EXTRACT PROVIDED:
----------------------------------------

Correspondence to Charles D. Swerdlow, MD, Cedars-Sinai Medical Towers, 8635 W Third St, Suite 1190 W, Los Angeles, CA 90048. E-mail swerdlow{at}ucla.edu
Key Words: Editorials • death, sudden • defibrillation • heart failure
The Multicenter Automatic Defibrillator Implantation Trial (MADIT) II and Sudden Cardiac Death in Heart Failure Trial (SCD-HeFT) prospectively tested the hypothesis that implantable cardioverter-defibrillators (ICDs) could reduce mortality in patients at increased risk for sudden death from ventricular tachycardia (VT) or ventricular fibrillation (VF).1,2 These trials, which demonstrated 5% to 7% absolute mortality reductions over 2 to 4 years, established ICDs as a standard of care for primary prevention of sudden cardiac death. However, the significant risks and high cost of ICD therapy, combined with the high number needed to treat to save 1 life in these populations, have led some to ask whether we have cast the net of sudden death prevention too widely. In this issue, Levy et al3 provide cautionary evidence that ICD therapy is futile in an identifiable subgroup of SCD-HeFT patients because their heart failure is too advanced.
Article see p 835
Most risk stratification efforts to identify candidates for primary prevention ICDs have been based on the hypothesis that patients are likely to benefit if their risk of sudden death is high enough. Various electric measures of arrhythmic risk, such as T-wave alternans, signal-averaged ECG, and electrophysiological study, have not demonstrated adequate or consistent discriminatory power.4,5 Paradoxically, the mortality reduction benefit of primary prevention ICDs was established only when risk stratification was based on measures of left ventricular dysfunction and functional class (left ventricular ejection fraction <30% after myocardial infarction in MADIT II or left ventricular ejection fraction <35% with New York Heart Association class II to III in SCD-HeFT) rather than direct measures of arrhythmic risk.

----------------------------------------

DATASET EXCERPTS:

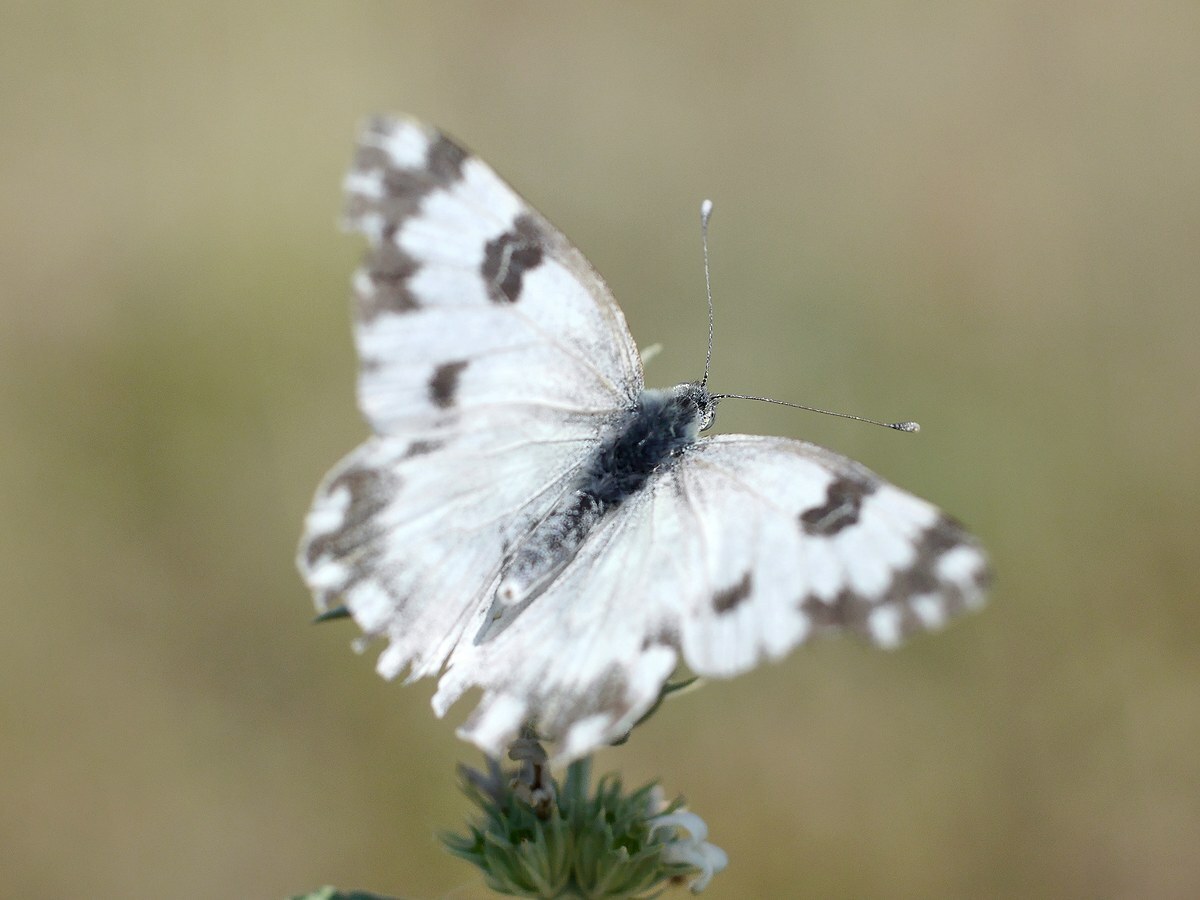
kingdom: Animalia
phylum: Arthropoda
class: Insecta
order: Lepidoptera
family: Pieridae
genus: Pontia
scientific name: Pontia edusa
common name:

----------------------------------------

THE PROBLEM: Can you resume the editorial on implantable defibrillators for preventing sudden cardiac death, starting after its last sentence?

EXERCISE OUTPUT:
Presently, the number needed to treat to save 1 life for primary prevention ICDs is 15 to 20.1,2 Analysis of SCD-HeFT demonstrated an incremental cost-effectiveness ratio <$100 000 only by extrapolating 3 years beyond the end of trial follow-up ($127 503 per life-year saved at 5 years and $88 657 at 8 years).6 Analysis of MADIT II estimated a less favorable incremental cost-effectiveness ratio of $235 000 per life-year saved at 3.5 years.7 These cost-effectiveness figures are particularly concerning for a therapy that has significant morbidity both at implantation and during long-term follow-up.
Four distinct approaches may enhance the therapeutic efficiency of primary prevention ICDs: improved risk stratification, improved ICD programming, improved ICD technology, and improved therapy for heart failure. Improved risk stratification may identify either those presently indicated patients whose risk of VT/VF is too low to benefit or those whose risk of death from competing comorbidities is too high to benefit.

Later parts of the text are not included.